Self-Assembly Shows Promise for Extending Moore’s Law
Polymer molecules that self-assemble into regular patterns could help the semiconductor industry make even smaller transistors.
Future generations of chips will need to be smaller, but the semiconductor industry doesn’t yet know how it will do that.
These are challenging times for computer chip engineers. A technology the industry has been counting on to etch the tiny features of the next few generations of chips is still not ready.
Known as extreme ultraviolet lithography, or EUV, the technology is years behind schedule. Although the approach works, UV light sources powerful enough to etch chips quickly enough for mass production are lacking. In 2012, Intel invested $4 billion in the Dutch company ASML, a supplier of manufacturing equipment, to bolster work on perfecting the technique (see “The Moore’s Law Moon Shot”). Leading chip makers Samsung and TSMC have since each added $375 million of their own to ASML’s research effort, but there is still no indication as to when EUV might be ready.
A radical alternative to conventional lithography now looks increasingly viable. Known as directed self-assembly, it involves using solutions of compounds known as block copolymers that assemble themselves into regular structures. Block copolymers are made up of different units (the blocks) that prefer to be separate, like oil and water; left alone, these compounds typically produce swirling, fingerprint-like patterns. But if guided by a “pre-pattern” of chemical guides made with conventional lithography, the block copolymers produce lines and other regular patterns. Crucially, those final patterns can have much smaller details than those of the pre-pattern. A final pattern made in this way can then be used as a template for the chemical processes that etch features into a silicon wafer—the same process that is the end point of conventional lithography.

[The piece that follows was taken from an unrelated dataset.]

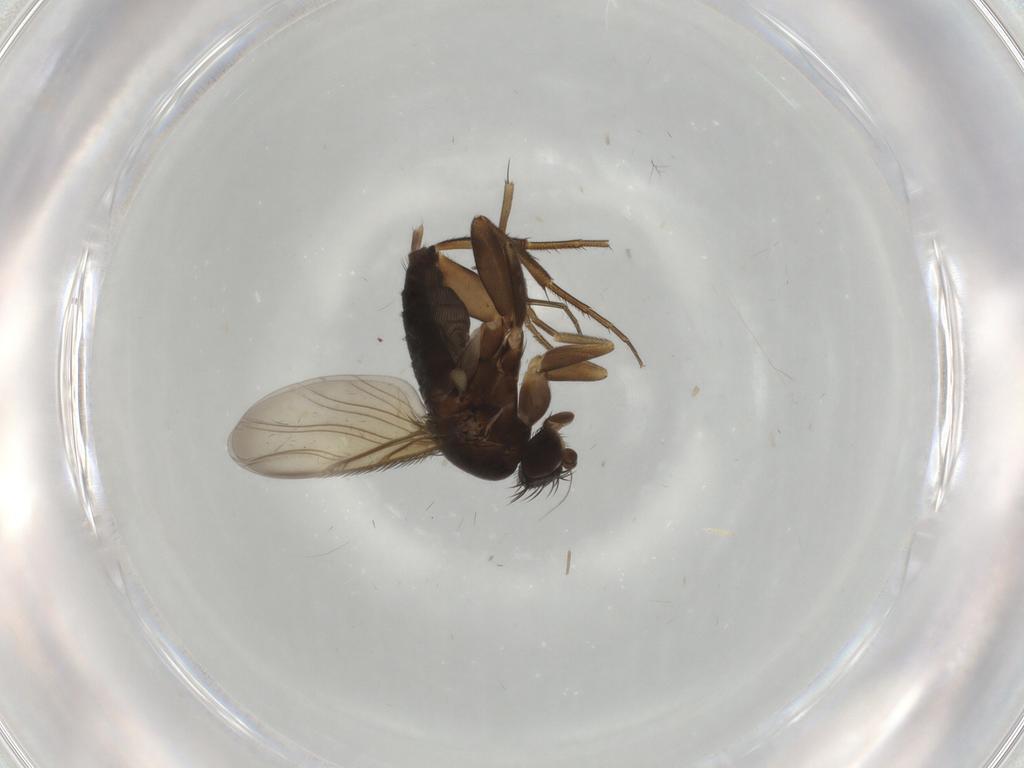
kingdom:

An Steegen, senior vice president for process technology development at IMEC, a micro-electronics research center in Leuven, Belgium, said at the Semicon West semiconductor industry conference in San Francisco on Wednesday that self-assembly looks capable of extending the working life of existing lithography, as an alternative to switching to EUV. IMEC can now pattern transistor-like structures with a design that’s similar to those of Intel’s latest chips and features as small as 14 nanometers, she said. “We’re all desperately waiting for EUV to be ready, but there are alternatives,” she said.

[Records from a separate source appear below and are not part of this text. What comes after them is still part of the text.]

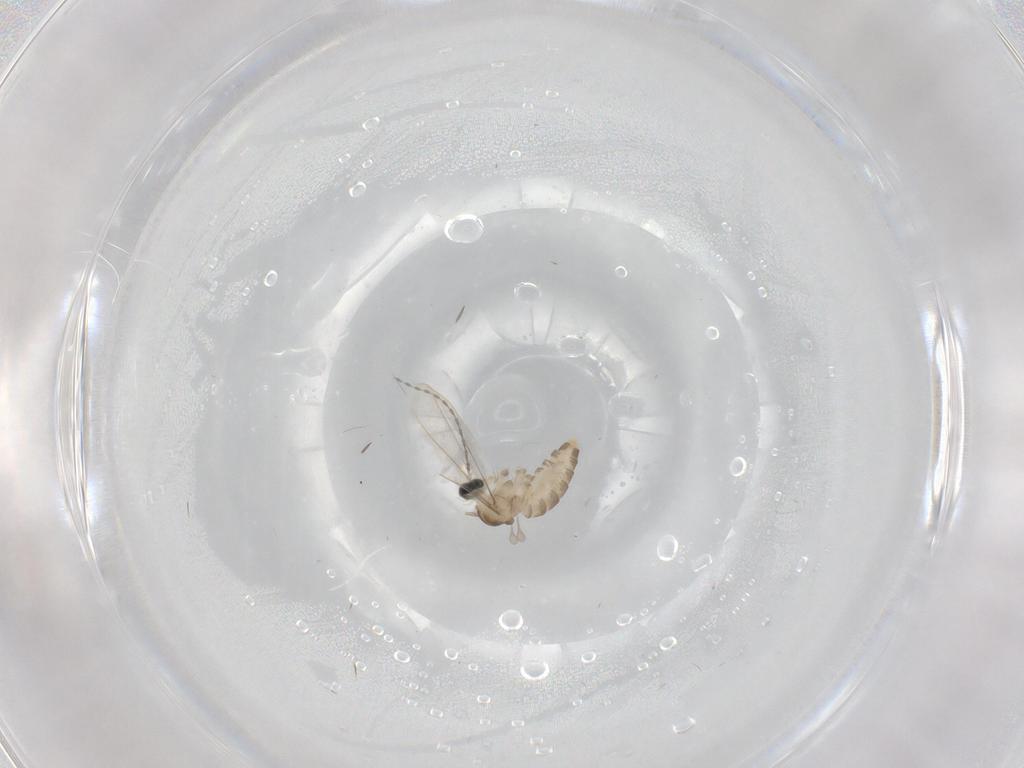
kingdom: Animalia
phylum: Arthropoda
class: Insecta
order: Diptera
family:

IMEC installed the world’s first manufacturing line able to use self-assembly in its pilot fab in 2012. Work there has focused on reducing errors in self-assembled structures through improved materials and better pre-pattern designs. Steegen estimates that the technology could be ready for mass production sometime around 2017. That generation of transistors should have features as small as seven nanometers. The smallest transistors in commercial production today have features as small as 14 nanometers.

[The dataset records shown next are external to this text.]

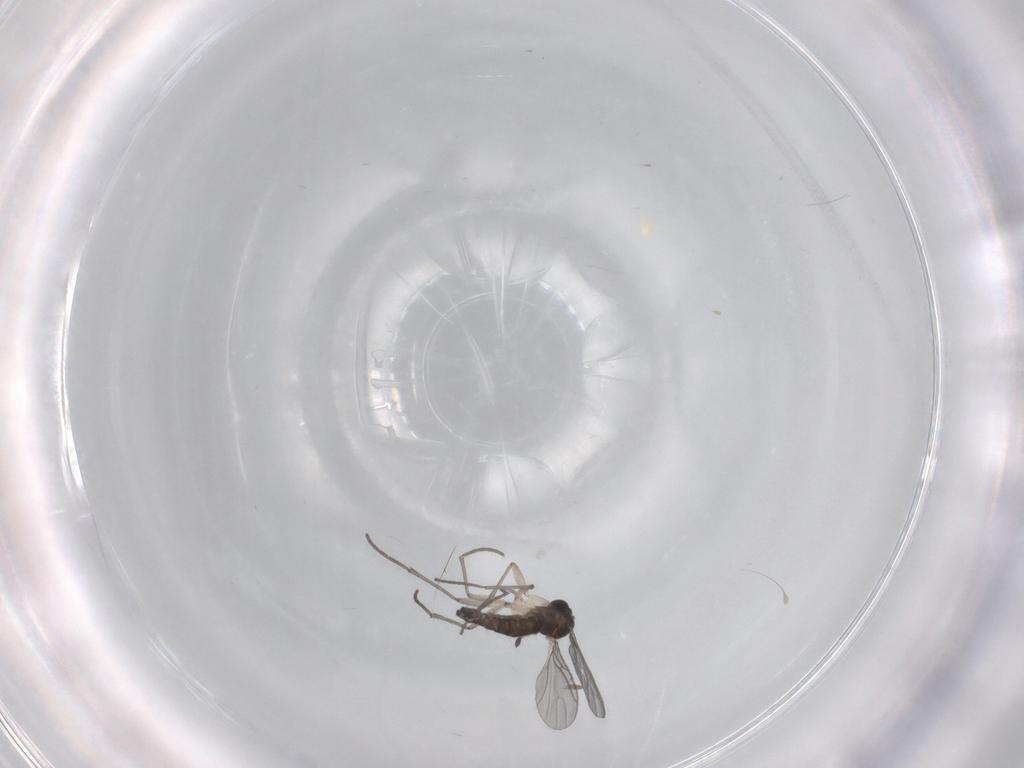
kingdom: Animalia
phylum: Arthropoda
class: Insecta
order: Diptera
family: Sciaridae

State University of New York also operates a pilot production line capable of directed self-assembly at its Center for Nanoscale Engineering in Albany. Christopher Borst, associate professor of nanoengineering, reported at Semicon that it could now reliably create arrays of repeating lines and fin-like structures as small as 18 nanometers. “We’ve developed some very impressive structures that could make their way into device processes,” said Borst. “The basic capability is shown for materials and manufacturability.”
However, self-assembly still isn’t fully compatible with mass production. Unsolved problems include finding ways to guarantee the purity of self-assembly materials to minimize defects, says Steegen. The industry will also have to develop tools to help chip designers work out the guiding patterns needed to cause a self-assembly mixture to create the desired final design.